The legend and labels can be turned off using ```legend = FALSE``` and ```label = TRUE``` for ```diag_plots()```. See ```?diag_plots``` for more details of these parameters.

# Accessing additional data for each comparison

When performing DE analysis, data is stored in simple list object that can be accessed. Below are the levels of data available from the output of a DE analysis. We use the ```all_pairs_airway``` results from the above analysis to demonstrate how to locate these tables.

* ```all_pairs_airway$merged```
    * list of the comparisons performed

In addition to the list with the combined results of DESeq2, Voom and EdgeR, the full results can be accessed for each method, as well as fit tables and the contrasts performed.

* ```all_pairs_airway$deseq``` (list of the DEseq2 results)
* ```all_pairs_airway$voom``` (list of the Voom results)
* ```all_pairs_airway$edger``` (list of the edgeR results)

Within each list the following data is accessible. Each object is list of all the comparisons performed.

* ```all_pairs_airway$deseq$short_results```
    * Formatted results. To access the first table, for examples, use ```all_pairs_airway$deseq$short_results[[1]]```
* ```all_pairs_airway$deseq$full_results```
    * Full results that normally ouput by a pairwise comparison
* ```all_pairs_airway$deseq$fitted```
    * Fit table to access coeffients etc.
* ```all_pairs_airway$deseq$contrasts```
    * Contrasts performed

# Citing results that use ```consensusDE```

When using this package, please cite consensusDE as follows and all methods used in your analysis.

For consensus DE:
```{r echo=TRUE, message=FALSE, warning=FALSE}
citation("consensusDE")
```

* When using RUVseq (also check package reference suggestions)
    * D. Risso, J. Ngai, T. P. Speed and S. Dudoit (2014).
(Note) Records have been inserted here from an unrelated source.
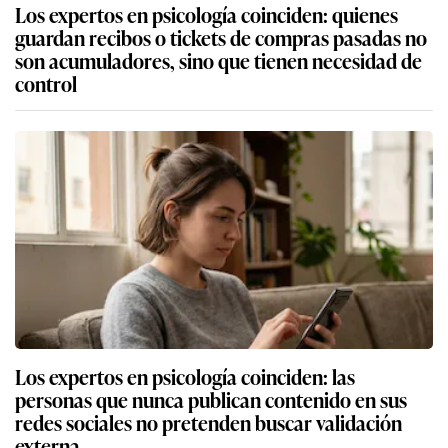
Los expertos en psicología coinciden: quienes
guardan recibos o tickets de compras pasadas no
son acumuladores, sino que tienen necesidad de
control
Los expertos en psicología coinciden: las
personas que nunca publican contenido en sus
redes sociales no pretenden buscar validación
externa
Normalization of RNA-seq data using factor analysis of control genes or samples Nature Biotechnology, 32(9), 896-902
  
* When using DESeq2 (also check package reference suggestions)
    * Love, M.I., Huber, W., Anders, S. Moderated estimation of fold change and dispersion for RNA-seq data with DESeq2 Genome Biology 15(12):550 (2014)
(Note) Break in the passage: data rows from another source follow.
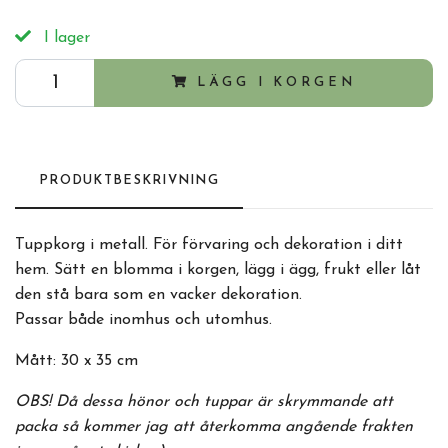
I lager
LÄGG I KORGEN
PRODUKTBESKRIVNING
Tuppkorg i metall. För förvaring och dekoration i ditt
hem. Sätt en blomma i korgen, lägg i ägg, frukt eller låt
den stå bara som en vacker dekoration.
Passar både inomhus och utomhus.
Mått: 30 x 35 cm
OBS! Då dessa hönor och tuppar är skrymmande att
packa så kommer jag att återkomma angående frakten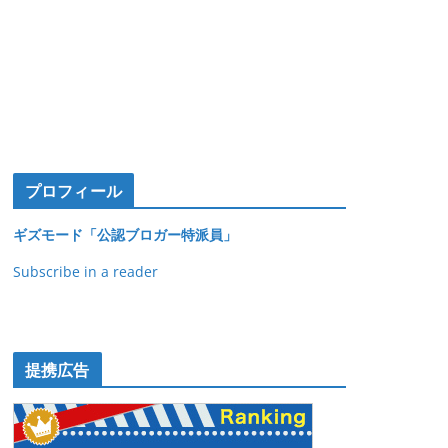
プロフィール
ギズモード「公認ブロガー特派員」
Subscribe in a reader
提携広告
* When using edgeR (also check package reference suggestions)
    * Robinson MD, McCarthy DJ and Smyth GK (2010). edgeR: a Bioconductor package for differential expression analysis of digital gene expression data. Bioinformatics 26, 139-140
    * McCarthy DJ, Chen Y and Smyth GK (2012). Differential expression analysis of multifactor RNA-Seq experiments with respect to biological variation. Nucleic Acids Research 40, 4288-4297
  
* When using limma/voom (also check package reference suggestions)
    * Ritchie, M.E., Phipson, B., Wu, D., Hu, Y., Law, C.W., Shi, W., and Smyth, G.K. (2015). limma powers differential expression analyses for RNA-sequencing and microarray studies. Nucleic Acids Research 43(7), e47.